Could you output every line of the rows below as a numbered list, leaving out any blank lines?

____________________

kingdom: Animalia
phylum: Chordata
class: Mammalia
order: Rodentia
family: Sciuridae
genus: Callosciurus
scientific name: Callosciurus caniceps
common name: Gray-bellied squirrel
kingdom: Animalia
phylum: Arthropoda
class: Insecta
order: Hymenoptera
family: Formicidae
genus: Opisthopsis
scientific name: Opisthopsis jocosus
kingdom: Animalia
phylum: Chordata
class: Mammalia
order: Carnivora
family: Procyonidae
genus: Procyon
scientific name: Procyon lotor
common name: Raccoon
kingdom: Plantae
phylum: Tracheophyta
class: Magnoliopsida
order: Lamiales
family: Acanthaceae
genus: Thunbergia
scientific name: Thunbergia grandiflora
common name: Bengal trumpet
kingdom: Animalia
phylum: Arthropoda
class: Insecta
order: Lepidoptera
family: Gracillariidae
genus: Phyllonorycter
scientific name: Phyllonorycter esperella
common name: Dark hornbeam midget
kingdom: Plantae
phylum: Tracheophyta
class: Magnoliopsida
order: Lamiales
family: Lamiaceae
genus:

____________________

### [Worked answer]
1. kingdom: Animalia
2. phylum: Chordata
3. class: Mammalia
4. order: Rodentia
5. family: Sciuridae
6. genus: Callosciurus
7. scientific name: Callosciurus caniceps
8. common name: Gray-bellied squirrel
9. kingdom: Animalia
10. phylum: Arthropoda
11. class: Insecta
12. order: Hymenoptera
13. family: Formicidae
14. genus: Opisthopsis
15. scientific name: Opisthopsis jocosus
16. kingdom: Animalia
17. phylum: Chordata
18. class: Mammalia
19. order: Carnivora
20. family: Procyonidae
21. genus: Procyon
22. scientific name: Procyon lotor
23. common name: Raccoon
24. kingdom: Plantae
25. phylum: Tracheophyta
26. class: Magnoliopsida
27. order: Lamiales
28. family: Acanthaceae
29. genus: Thunbergia
30. scientific name: Thunbergia grandiflora
31. common name: Bengal trumpet
32. kingdom: Animalia
33. phylum: Arthropoda
34. class: Insecta
35. order: Lepidoptera
36. family: Gracillariidae
37. genus: Phyllonorycter
38. scientific name: Phyllonorycter esperella
39. common name: Dark hornbeam midget
40. kingdom: Plantae
41. phylum: Tracheophyta
42. class: Magnoliopsida
43. order: Lamiales
44. family: Lamiaceae
45. genus:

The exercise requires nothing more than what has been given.